Le gouvernement s’était pourtant targué de jouer la transparence

Ce jour-là, Olivier Véran lâche le chiffre fatidique : « 110 millions de masques » seraient disponibles dans les stocks de l’État. Il y en avait plus d’un milliard, dix ans plus tôt. Alors comment expliquer cette disette ? Le tournant dans la gestion des stocks date du quinquennat Hollande. En 2013, la ministre de la Santé, Marisol Touraine, décide de supprimer les stocks de l’État et de transférer cette compétence aux employeurs, qu’ils soient publics ou privés. En 2015, un rapport sénatorial juge la situation « catastrophique » et préconise que l’État conserve ses stocks stratégiques. Il n’en sera rien et la confiance aveugle dans la production chinoise accéléra la catastrophe.

Mais, au lieu de jouer la transparence, comme il s’y était pourtant formellement engagé devant les Français, et de mettre sur la table la réalité de cette pénurie, l’exécutif choisit de cacher la vérité sous une communication indigente. Lors de sa visite d’une usine de masques du Maine-et Loire, mardi 31 mars, pour tenter de redorer son blason et démontrer qu’il était aux manettes pour doper la production nationale, Emmanuel Macron a dénoncé les « irresponsables » qui en sont « déjà à faire des procès, alors que nous n’avons pas gagné la guerre ». Une étrange manière de qualifier les interventions de l’opposition parlementaire, dont le devoir est d’interroger les choix politiques censés être pris dans l’intérêt général.

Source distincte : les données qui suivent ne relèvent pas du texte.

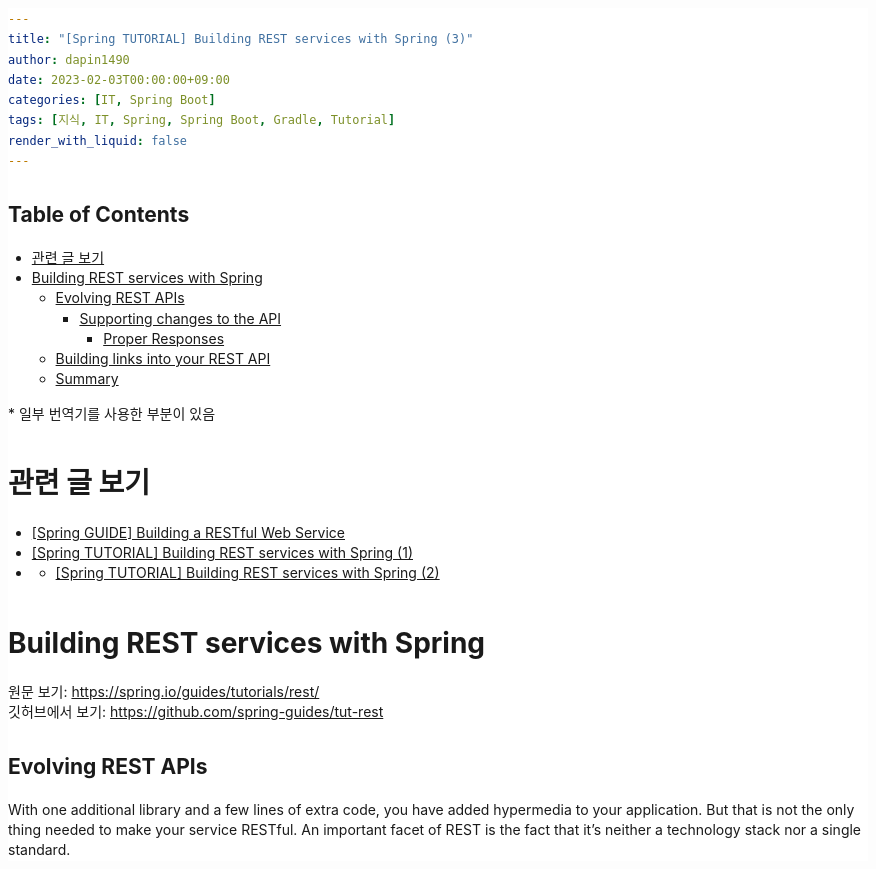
 ```yaml
---
title: "[Spring TUTORIAL] Building REST services with Spring (3)"
author: dapin1490
date: 2023-02-03T00:00:00+09:00
categories: [IT, Spring Boot]
tags: [지식, IT, Spring, Spring Boot, Gradle, Tutorial]
render_with_liquid: false
---
```


<style>
  .x-understand { color: #ccb833; }
  .understand { color: #0099FF; }
  .tab { white-space: pre; }
  .underline { text-decoration: underline; }
  .cancle { text-decoration: line-through; }
  .green { color: #339966; }
  figure { text-align: center; }
</style>

## Table of Contents
- [관련 글 보기](#관련-글-보기)
- [Building REST services with Spring](#building-rest-services-with-spring)
  - [Evolving REST APIs](#evolving-rest-apis)
    - [Supporting changes to the API](#supporting-changes-to-the-api)
      - [Proper Responses](#proper-responses)
  - [Building links into your REST API](#building-links-into-your-rest-api)
  - [Summary](#summary)

\* 일부 번역기를 사용한 부분이 있음

# 관련 글 보기
- [[Spring GUIDE] Building a RESTful Web Service](https://dapin1490.github.io/satinbower/posts/it-spring-guide-01-restful-web-service/)
- [[Spring TUTORIAL] Building REST services with Spring (1)](https://dapin1490.github.io/posts/it-spring-guide-02-build-rest-service-01/)
- - [[Spring TUTORIAL] Building REST services with Spring (2)](https://dapin1490.github.io/posts/it-spring-guide-02-build-rest-service-02/)

# Building REST services with Spring
원문 보기: <https://spring.io/guides/tutorials/rest/>  
깃허브에서 보기: <https://github.com/spring-guides/tut-rest>

## Evolving REST APIs
With one additional library and a few lines of extra code, you have added hypermedia to your application. But that is not the only thing needed to make your service RESTful. An important facet of REST is the fact that it’s neither a technology stack nor a single standard.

Hier, face au tollé provoqué par ce changement de discours sur le port du masque, Olivier Véran a encore une fois noyé le poisson. Interrogé par l’opposition sur ce « flottement », le ministre de la Santé s’est contenté de répondre que la question restait « ouverte ». « À mesure que les recommandations scientifiques évoluent, nous sommes amenés nous-mêmes à nous réinterroger », a poursuivi le ministre. Celles de l’Académie de médecine et du directeur général de la santé sont pourtant on ne peut plus claires.